George, como siempre, se colocó su gorro negro y asintió lentamente.

- ¿Y tú a mí? - dijo -. Te recuerdo que eres tú la que me está apuntando con una pistola.

Bajé la pistola. Con la luz de la estación, pude ver con claridad que su gabardina gris estaba llena de manchas. En su cara se reflejaba la consecuencia de estar largas noches sin dormir. Se agachó y se ató bien sus botas negras.

- ¿Por qué me sigues? -le pregunté tajantemente.

- Porque quiero a Lucie.

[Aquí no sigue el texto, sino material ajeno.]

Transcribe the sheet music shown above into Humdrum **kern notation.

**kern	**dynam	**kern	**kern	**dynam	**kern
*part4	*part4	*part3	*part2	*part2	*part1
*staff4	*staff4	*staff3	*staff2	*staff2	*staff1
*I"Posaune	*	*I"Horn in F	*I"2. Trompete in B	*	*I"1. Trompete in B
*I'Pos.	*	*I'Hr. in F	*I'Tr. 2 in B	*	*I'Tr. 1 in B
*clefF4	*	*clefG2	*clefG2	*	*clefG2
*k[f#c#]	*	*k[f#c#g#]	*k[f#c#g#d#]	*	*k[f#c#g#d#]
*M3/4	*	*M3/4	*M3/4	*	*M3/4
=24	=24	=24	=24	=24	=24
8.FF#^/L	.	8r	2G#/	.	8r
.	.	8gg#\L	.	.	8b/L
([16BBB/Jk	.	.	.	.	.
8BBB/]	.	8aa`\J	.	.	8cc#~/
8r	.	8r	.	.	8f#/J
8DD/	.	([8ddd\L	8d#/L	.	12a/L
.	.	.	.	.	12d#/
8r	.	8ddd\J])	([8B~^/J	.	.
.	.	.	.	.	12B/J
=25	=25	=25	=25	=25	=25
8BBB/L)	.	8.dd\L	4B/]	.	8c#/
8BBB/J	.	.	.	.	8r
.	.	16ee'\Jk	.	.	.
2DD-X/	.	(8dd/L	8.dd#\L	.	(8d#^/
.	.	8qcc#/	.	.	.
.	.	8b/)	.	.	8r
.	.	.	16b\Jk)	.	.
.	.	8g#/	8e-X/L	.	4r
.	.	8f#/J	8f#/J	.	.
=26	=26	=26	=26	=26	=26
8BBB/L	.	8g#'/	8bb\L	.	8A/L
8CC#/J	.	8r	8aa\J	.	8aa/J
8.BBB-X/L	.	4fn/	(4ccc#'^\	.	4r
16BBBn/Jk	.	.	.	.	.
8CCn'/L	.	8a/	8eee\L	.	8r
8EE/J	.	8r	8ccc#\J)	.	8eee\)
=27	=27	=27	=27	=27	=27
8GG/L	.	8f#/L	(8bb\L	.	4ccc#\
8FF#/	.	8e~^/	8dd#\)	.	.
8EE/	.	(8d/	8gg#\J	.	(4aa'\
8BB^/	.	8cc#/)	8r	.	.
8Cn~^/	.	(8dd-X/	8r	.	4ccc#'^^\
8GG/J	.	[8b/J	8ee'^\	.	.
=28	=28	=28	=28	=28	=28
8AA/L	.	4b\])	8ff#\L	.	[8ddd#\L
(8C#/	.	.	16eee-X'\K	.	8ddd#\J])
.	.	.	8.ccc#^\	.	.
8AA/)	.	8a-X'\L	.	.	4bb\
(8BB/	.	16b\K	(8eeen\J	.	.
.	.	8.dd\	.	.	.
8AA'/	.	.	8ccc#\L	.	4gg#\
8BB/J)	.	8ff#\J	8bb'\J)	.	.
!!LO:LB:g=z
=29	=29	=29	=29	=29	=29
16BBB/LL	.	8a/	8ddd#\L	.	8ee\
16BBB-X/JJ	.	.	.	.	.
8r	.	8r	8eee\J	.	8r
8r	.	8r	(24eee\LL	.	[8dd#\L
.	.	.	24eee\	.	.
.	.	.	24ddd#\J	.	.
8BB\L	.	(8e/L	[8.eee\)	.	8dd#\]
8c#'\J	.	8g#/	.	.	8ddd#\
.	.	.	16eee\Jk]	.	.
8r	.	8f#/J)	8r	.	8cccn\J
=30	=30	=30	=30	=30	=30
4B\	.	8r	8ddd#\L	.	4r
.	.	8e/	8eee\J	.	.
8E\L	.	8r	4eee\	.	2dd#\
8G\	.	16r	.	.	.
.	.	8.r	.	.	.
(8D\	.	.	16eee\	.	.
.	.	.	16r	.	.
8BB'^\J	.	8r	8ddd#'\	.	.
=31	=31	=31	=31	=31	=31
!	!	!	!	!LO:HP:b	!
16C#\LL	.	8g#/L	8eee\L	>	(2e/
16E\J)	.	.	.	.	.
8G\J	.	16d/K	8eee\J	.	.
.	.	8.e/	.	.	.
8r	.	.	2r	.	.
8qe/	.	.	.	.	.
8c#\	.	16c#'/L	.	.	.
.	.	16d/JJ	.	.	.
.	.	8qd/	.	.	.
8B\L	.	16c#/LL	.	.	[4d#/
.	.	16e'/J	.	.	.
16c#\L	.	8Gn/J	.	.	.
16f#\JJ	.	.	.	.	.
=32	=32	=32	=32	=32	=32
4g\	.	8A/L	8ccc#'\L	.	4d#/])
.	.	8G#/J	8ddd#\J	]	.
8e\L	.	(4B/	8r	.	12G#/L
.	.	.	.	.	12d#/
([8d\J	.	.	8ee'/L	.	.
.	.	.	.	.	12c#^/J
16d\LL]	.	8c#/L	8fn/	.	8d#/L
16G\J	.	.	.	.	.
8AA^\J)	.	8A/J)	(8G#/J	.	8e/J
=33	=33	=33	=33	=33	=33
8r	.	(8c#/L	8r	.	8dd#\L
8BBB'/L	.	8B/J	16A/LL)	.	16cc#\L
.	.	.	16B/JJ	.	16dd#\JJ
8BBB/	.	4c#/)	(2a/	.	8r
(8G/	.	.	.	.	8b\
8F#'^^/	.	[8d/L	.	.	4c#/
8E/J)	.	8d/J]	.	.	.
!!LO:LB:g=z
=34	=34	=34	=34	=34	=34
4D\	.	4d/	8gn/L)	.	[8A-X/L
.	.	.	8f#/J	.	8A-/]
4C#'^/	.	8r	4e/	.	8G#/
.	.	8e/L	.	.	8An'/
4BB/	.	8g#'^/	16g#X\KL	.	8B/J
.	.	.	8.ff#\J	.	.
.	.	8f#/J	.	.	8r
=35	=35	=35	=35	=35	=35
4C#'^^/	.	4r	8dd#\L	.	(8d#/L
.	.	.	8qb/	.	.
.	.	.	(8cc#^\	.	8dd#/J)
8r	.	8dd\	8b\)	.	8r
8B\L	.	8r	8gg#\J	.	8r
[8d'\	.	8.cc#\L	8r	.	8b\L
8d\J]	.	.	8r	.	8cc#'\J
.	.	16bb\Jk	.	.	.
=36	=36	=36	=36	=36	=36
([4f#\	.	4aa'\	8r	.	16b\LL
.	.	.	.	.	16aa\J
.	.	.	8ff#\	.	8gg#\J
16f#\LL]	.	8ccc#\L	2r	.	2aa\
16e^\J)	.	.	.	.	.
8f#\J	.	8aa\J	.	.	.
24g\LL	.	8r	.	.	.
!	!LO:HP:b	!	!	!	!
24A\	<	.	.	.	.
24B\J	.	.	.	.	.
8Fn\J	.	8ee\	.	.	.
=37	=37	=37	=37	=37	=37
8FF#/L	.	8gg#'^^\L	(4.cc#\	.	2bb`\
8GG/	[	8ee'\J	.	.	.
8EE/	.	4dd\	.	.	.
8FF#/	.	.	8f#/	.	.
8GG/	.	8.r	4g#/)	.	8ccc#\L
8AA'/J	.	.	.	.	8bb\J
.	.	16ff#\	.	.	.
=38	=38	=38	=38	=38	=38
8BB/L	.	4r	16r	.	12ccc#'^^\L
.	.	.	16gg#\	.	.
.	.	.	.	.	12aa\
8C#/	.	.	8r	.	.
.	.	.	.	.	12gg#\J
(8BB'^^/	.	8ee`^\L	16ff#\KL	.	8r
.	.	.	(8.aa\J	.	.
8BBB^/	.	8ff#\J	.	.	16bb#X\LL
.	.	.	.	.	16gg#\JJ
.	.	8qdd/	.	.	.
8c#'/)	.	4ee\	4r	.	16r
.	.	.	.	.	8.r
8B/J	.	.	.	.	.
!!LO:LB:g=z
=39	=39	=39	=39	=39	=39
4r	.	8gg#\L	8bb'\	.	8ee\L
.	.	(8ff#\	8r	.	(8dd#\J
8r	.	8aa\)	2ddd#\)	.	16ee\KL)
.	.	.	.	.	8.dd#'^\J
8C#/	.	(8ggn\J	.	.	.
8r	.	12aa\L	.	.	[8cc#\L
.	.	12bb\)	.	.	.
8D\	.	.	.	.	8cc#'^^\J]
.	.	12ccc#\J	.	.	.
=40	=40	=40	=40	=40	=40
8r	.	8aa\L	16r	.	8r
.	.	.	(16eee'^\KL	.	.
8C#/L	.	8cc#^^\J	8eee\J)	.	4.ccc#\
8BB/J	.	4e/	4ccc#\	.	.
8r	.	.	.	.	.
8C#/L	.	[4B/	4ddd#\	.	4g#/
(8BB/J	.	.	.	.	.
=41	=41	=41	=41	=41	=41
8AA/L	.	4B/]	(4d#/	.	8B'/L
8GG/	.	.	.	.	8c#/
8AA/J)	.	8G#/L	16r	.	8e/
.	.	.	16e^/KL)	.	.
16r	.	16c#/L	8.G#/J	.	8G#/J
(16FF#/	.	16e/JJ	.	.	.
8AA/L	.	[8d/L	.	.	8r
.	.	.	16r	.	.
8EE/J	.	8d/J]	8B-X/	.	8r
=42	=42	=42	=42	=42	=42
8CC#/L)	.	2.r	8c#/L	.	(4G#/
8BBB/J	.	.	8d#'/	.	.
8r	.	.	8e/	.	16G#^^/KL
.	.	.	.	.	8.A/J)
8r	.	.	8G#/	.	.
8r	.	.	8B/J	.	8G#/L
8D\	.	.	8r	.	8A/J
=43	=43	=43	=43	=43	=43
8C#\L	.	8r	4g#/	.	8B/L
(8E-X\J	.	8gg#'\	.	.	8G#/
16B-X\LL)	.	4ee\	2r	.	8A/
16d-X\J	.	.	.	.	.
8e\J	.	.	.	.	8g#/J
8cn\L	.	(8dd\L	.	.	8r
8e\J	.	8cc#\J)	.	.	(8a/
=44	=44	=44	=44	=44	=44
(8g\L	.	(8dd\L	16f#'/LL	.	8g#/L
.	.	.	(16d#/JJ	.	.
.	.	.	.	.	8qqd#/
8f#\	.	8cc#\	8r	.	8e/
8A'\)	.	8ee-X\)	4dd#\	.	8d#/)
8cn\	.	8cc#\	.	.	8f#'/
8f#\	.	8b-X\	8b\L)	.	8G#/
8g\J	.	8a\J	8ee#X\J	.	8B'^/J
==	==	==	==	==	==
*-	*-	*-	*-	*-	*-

La amo con locura. Quiero casarme con ella.

Chisté con fastidio. ¿Por qué el tio más idiota del mundo tenía que ser el que fastidiase mi vida y la de mi hermana? Continué caminando, con la pistola en alto. George me seguía muy de cerca, lo que me incomodaba en grado máximo. Al llegar al final del andén, salté a la vía y continué caminando.

-¿Qué te crees que estás haciendo? - dijo George.

Decidí no contestarle. Semejante idiota no se merecía ni que le dejase acompañarme a buscar lo que él había perdido.